Younger workers are embracing people skills, letting computers do the math
McElhanney Consulting Services transportation consultant Selena Wilson: working at an international level to improve the communication skills of consulting engineers | Dominic Schaefer

When Selena Wilson talks about her job, she speaks of the reward of making an impact on society through problem solving, effective communication and strong leadership. These skills didn’t come with her university training: they were hard-won after the fact, once she was on the job and learning the real skill set of a consulting engineer.

“Every engineer is a little surprised by the skills needed for success, particularly the need for strong writing skills,” said Wilson. “Most engineers don’t particularly enjoy writing, but the further you go in your career, the more writing and communications you do.”

Wilson is a professional engineer and transportation consultant with McElhanney Consulting Services, most recently working as the highway design lead and civil co-ordinator on the Port Mann Bridge on-shore design project. She’s also the current chair of the Young Professional Forum (YPF) steering committee, a branch of the International Federation of Consulting Engineers (FIDIC).

The Young Professional Forum provides professional development conferences and seminars to consulting engineers with fewer than 10 years in the field. Programs range from international conferences to local breakfast seminars. Usual topics are those skills they didn’t learn in school: conflict resolution, problem solving, project management, effective communications, etc.

“We’re trying to get people out of their bubble and start networking,” said Wilson of the YPF’s active professional development programs. “Soft skills cannot be underestimated; it’s all about teamwork and people.”

Her boss agrees. Chris Newcomb, McElhanney CEO with 44 years on the job, has seen the role of consulting engineer evolve from mathematical wizard to effective communicator.

“Consulting engineers do not need to be brilliant mathematicians but very good project managers, public speakers and writers,” said Newcomb.

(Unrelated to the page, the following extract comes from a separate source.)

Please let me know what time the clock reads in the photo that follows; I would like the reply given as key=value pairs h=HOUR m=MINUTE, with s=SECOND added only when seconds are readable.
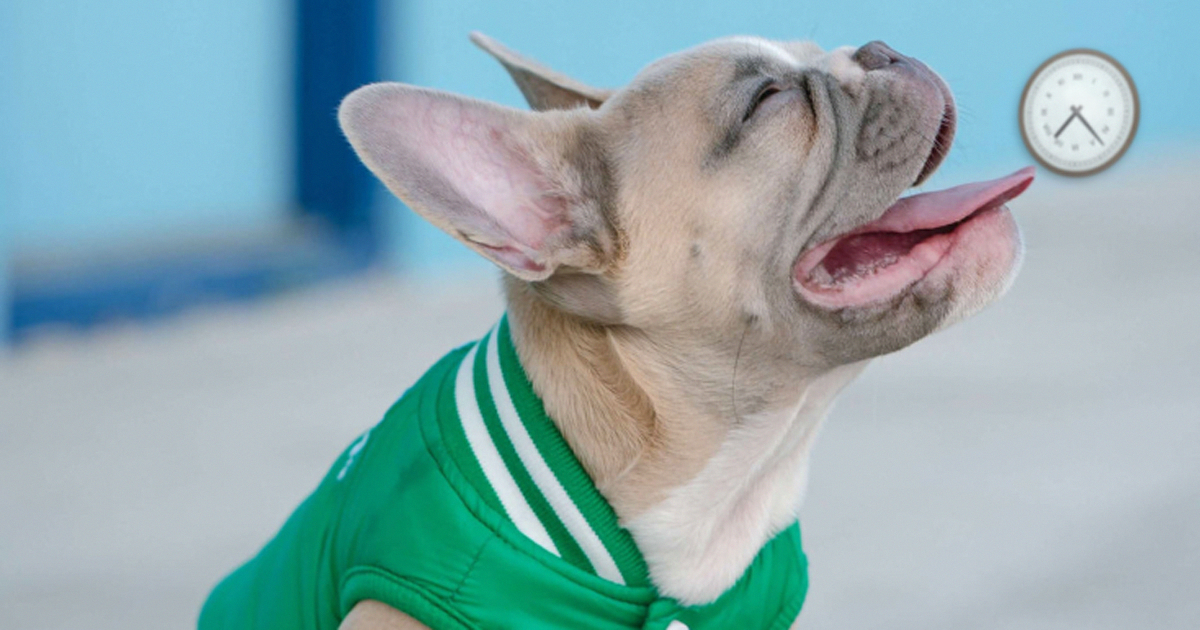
h=7 m=23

He finds new engineers to be relatively unprepared, and often unaware, of the need for skills outside of technical engineering design. Technology has played a large role in this shift.

“What once took me all day to complete with a slide rule, a computer can now do in three seconds,” said Newcomb. Instead of focusing solely on calculations, engineers now have time to consider the bigger picture and address environmental, societal and economic consequences of their projects.

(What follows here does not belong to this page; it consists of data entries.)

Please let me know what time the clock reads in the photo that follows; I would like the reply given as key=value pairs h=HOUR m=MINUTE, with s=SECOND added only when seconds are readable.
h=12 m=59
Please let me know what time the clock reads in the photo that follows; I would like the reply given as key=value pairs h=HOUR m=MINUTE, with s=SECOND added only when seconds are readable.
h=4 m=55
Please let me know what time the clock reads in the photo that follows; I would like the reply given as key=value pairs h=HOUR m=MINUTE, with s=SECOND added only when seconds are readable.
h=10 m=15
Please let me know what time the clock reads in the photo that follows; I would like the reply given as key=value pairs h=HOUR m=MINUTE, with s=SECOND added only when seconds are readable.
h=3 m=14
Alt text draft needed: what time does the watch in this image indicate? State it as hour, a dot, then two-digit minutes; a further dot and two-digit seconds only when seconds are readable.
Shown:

As an elected member of the committee that runs the FIDIC, Newcomb values the YPF’s role in helping prepare the younger generation for leadership roles. He believes the work that Wilson and her counterparts do outside of office hours is invaluable to McElhanney’s future.

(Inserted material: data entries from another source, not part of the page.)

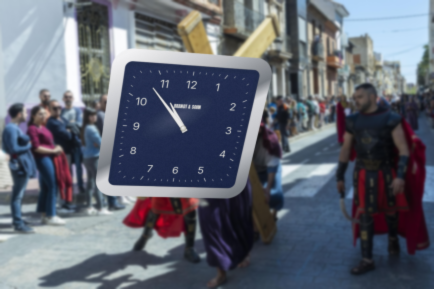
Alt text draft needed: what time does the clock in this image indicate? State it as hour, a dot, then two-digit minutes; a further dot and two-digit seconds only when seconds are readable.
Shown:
10.53
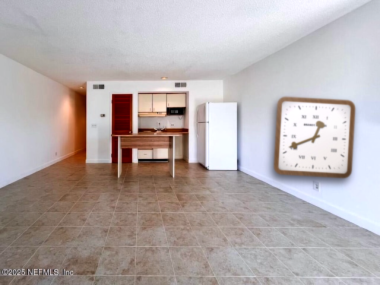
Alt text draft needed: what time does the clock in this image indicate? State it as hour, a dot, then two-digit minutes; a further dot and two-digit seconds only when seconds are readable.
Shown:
12.41
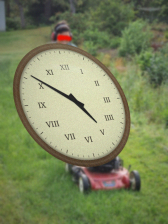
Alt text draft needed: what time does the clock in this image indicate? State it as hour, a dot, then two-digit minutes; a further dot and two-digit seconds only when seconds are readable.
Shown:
4.51
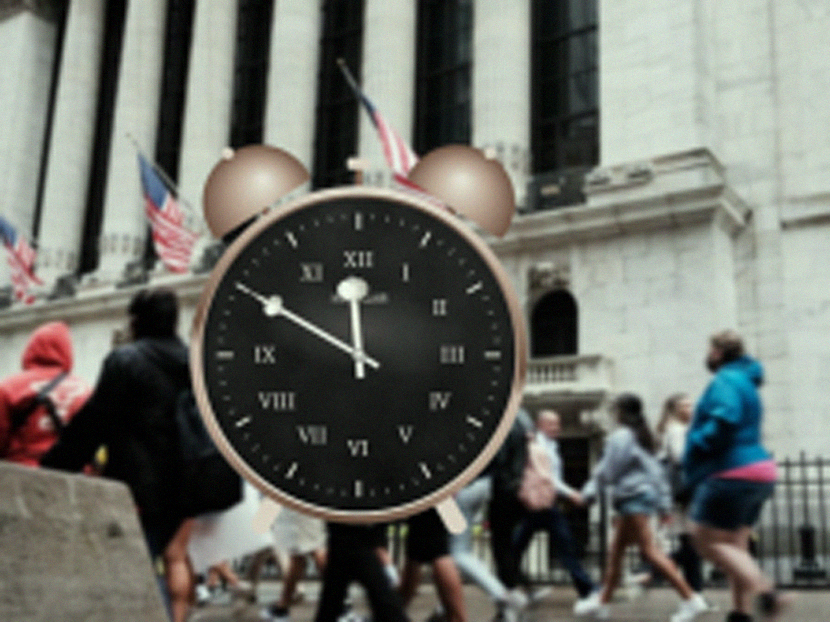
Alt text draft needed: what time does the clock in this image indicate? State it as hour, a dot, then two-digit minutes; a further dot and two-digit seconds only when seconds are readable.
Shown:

“Selena stands in front of an audience of 500, from all over the world, and speaks in a polished and professional manner,” said Newcomb, who didn’t have those opportunities when he was starting out. “We have a new generation at McElhanney who believe in themselves and believe they can make a difference.”

Allison Clavelle is a transportation engineer at Urban Systems, an interdisciplinary consulting service. She is the current chair of the regional branch of YPF, the Association of Consulting Engineering Companies (ACEC), and a key organizer in the local YPF breakfast seminar series.

“The seminars are really growing – we’re getting 80 people at each breakfast event,” said Clavelle. She believes that companies are very supportive of engineers attending professional events, and that senior engineers play a large role in encouraging new graduates to develop non-technical skills.

“Business skills are essential to move up the ladder into project manager positions,” said Clavelle. “You spend half your time writing about your math; you need to learn to communicate technical information to a non-technical audience.”

Clavelle is getting a double education through her ACEC-BC role: she not only benefits from the seminars’ offerings, but is developing additional leadership skills through her committee involvement. Working together with other young professionals as well as senior engineers in advisory roles, Clavelle is making connections, tackling public speaking challenges and completing project management work for the committee’s various tasks. She is unfazed by the unexpected focus on writing instead of arithmetic.

“I love working with people who are passionate about their job,” said Clavelle of her position with Urban Systems. “My co-workers live and breathe what they keeps me excited about my own career.”